My family and I have just found this text written on what it's supposed to be an antique plate. We have tried to use our knowledge on ancient greek to translate, but we haven't been able... The plate is a silver one, showing this piece of text around the image of the crucifixion, two angels and two apostols. The text is as shown below (there might some mistakes due to transcription, and we are not sure where the words split from each other). 

We'd be appreciated if anyone could help us!!

"λαρετεφαΓετoΥτoεΣτιΝτοΣωμαμουτουπερυμωνκλωμενονειΣαπεςιναμαρτιων"

Best regards,

Xenxoo


----------



## ireney

Hello Xenxoo. The actual text (as you may see in the corrected title of the thread) is: "λάβετε φάγετε· τούτο μού εστι το σώμα το υπέρ υμών κλώμενον". It's a quote from Corinthians 11:24. It means (and I'm quoting the new King James translation) "“Take, eat; this is My body which is broken for you:"


----------



## sotos

It's Mattheus 26, 26


----------



## ireney

Whoops! I'm afraid I have forgotten most of my Bible. I remember  what it says but it looks like I can't be trusted with the quote's place. My apologies, I  should habe looked it up!


----------



## uress

Λάβετε, φάτε, τούτο ΕΙΝΑΙ το Σώμα μου υπέρ υμών κλώμενον εις άφεσιν αμαρτιών.

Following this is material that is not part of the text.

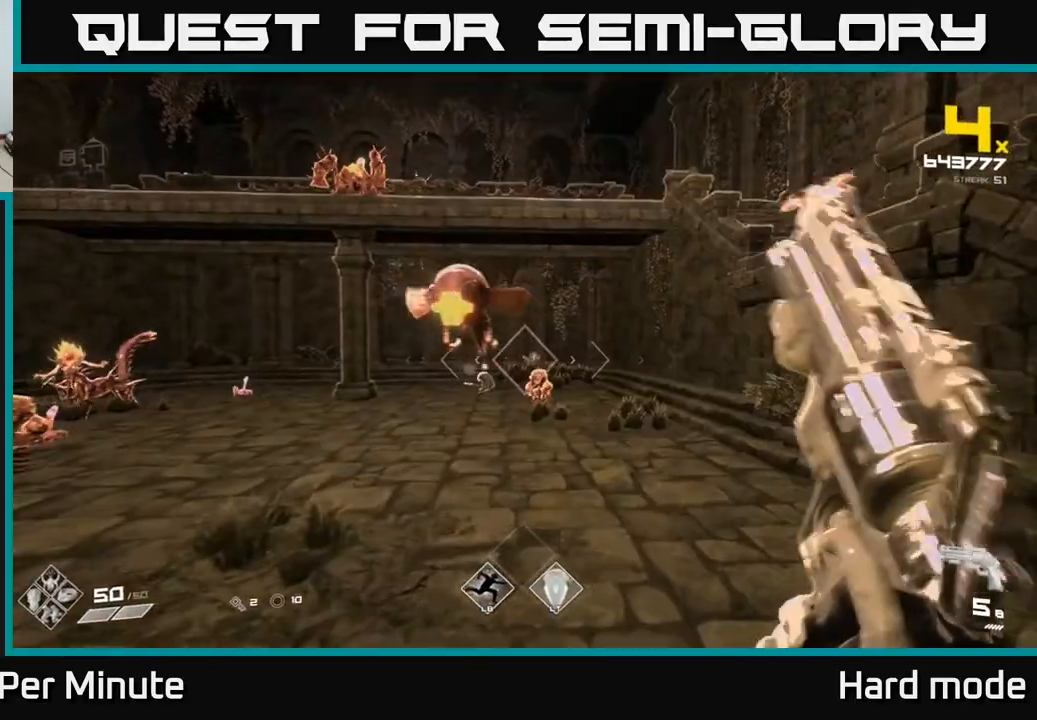
{"dt_ms": 500, "buttons": [], "left_stick": "down-left", "right_stick": "up-left", "events": [[67, "left_stick", "down"], [150, "R2", "down"], [167, "right_stick", "down-left"], [217, "R2", "up"], [217, "right_stick", "center"], [233, "left_stick", "center"], [350, "left_stick", "down-left"], [467, "right_stick", "up-left"]]}
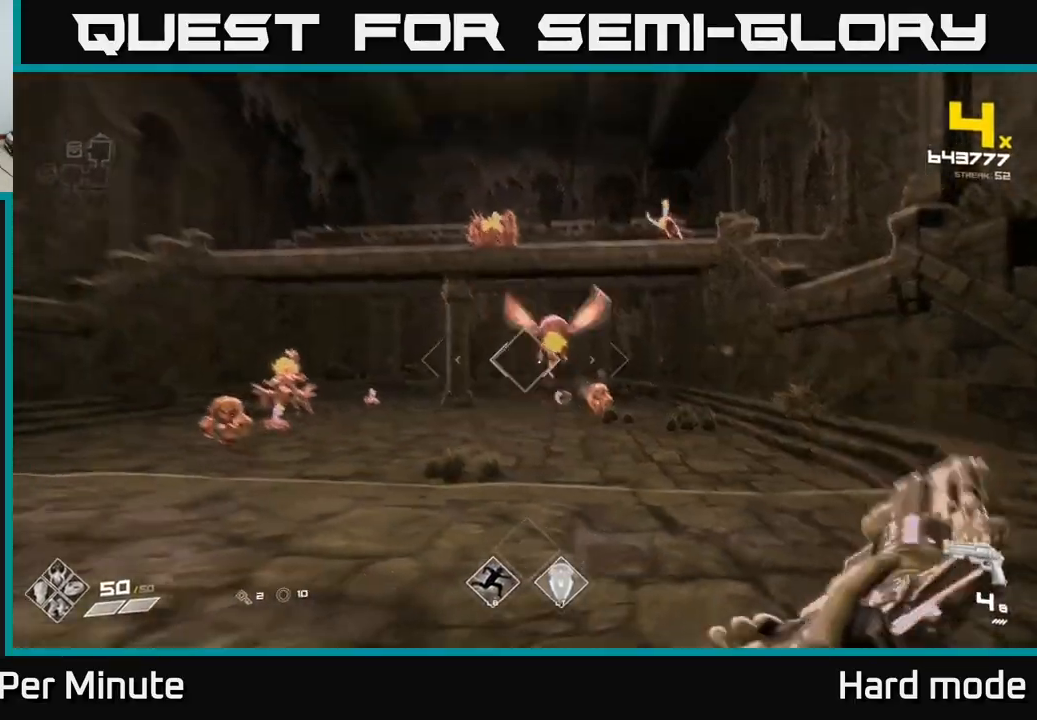
{"dt_ms": 500, "buttons": [], "left_stick": "left", "right_stick": "center", "events": [[17, "R2", "down"], [17, "left_stick", "center"], [33, "right_stick", "center"], [117, "R2", "up"], [217, "left_stick", "down"], [350, "R2", "down"], [350, "left_stick", "center"], [433, "R2", "up"], [483, "left_stick", "left"]]}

*Its actually NOT from the New Testament (only based on it).*

* It IS actually from the (Latin) catholic liturgy (Institution Narrative):*

Take, eat: this is My Body, which is broken*** for you for the remission of sins.

(***=or other times, depending on the translation: given)


----------



## Xenxoo

ireney said:


> Hello Xenxoo. The actual text (as you may see in the corrected title of the thread) is: "λάβετε φάγετε· τούτο μού εστι το σώμα το υπέρ υμών κλώμενον". It's a quote from Corinthians 11:24. It means (and I'm quoting the new King James translation) "“Take, eat; this is My body which is broken for you:"


Thank you so much! That's been really helpful! It actually helped us find all data about the plate and trace back its origins. Effectively, it seems to be an old Bizantine plate  (.. we just hope it's not a forgery)

Really appreciate it!

Best regards

Xenxoo


----------



## sotos

uress said:


> Λάβετε, φάτε, τούτο ΕΙΝΑΙ το Σώμα μου υπέρ υμών κλώμενον εις άφεσιν αμαρτιών.
> 
> *Its actually NOT from the New Testament (only based on it).*
> 
> * It IS actually from the (Latin) catholic liturgy (Institution Narrative):*
> 
> Take, eat: this is My Body, which is broken*** for you for the remission of sins.


Did the Catholic Liturgy exist before the New Testament?


----------



## Αγγελος

uress said:


> Λάβετε, φάτε, τούτο ΕΙΝΑΙ το Σώμα μου υπέρ υμών κλώμενον εις άφεσιν αμαρτιών.
> 
> *Its actually NOT from the New Testament (only based on it).*
> 
> * It IS actually from the (Latin) catholic liturgy (Institution Narrative):*
> 
> Take, eat: this is My Body, which is broken*** for you for the remission of sins.
> 
> (***=or other times, depending on the translation: given)



To be pedantically precise:
1. EINAI only means "is" in Modern Greek. In Ancient Greek it was only an infinitive, meaning "to be". So what you say can't be right.
2. In fact, Matthew and Mark give Jesus' words just as "τοῦτό ἐστι τὸ σῶμά μου". Luke gives the fuller variant "τοῦτό ἐστι τὸ σῶμά μου τὸ ὑπὲρ ὑμῶν διδόμενον" (=this is my body, which is being given for you). John does not mention those words.
3. Still, the full sentence "λάβετε φάγετε· τοῦτό μού ἐστι τὸ σῶμα τὸ ὑπὲρ ὑμῶν κλώμενον· τοῦτο ποιεῖτε εἰς τὴν ἐμὴν ἀνάμνησιν" (=this is my body, which is being broken for you; do this in my remembrance) DOES come from the New Testament, namely from St. Paul's First Epistle to the Corinthians, chapter 11, verse 24, in a paragraph that specifically deals with the correct celebration of and participation in the Eucharist.
4. It is this form of Jesus' words (with the addition of the words "εἰς ἄφεσιν ἁμαρτιῶν" = for the remission of sins) that was taken over into St. Basil's and St. John Chrysostom's Liturgies, used by the Orthodox Church to this day.


----------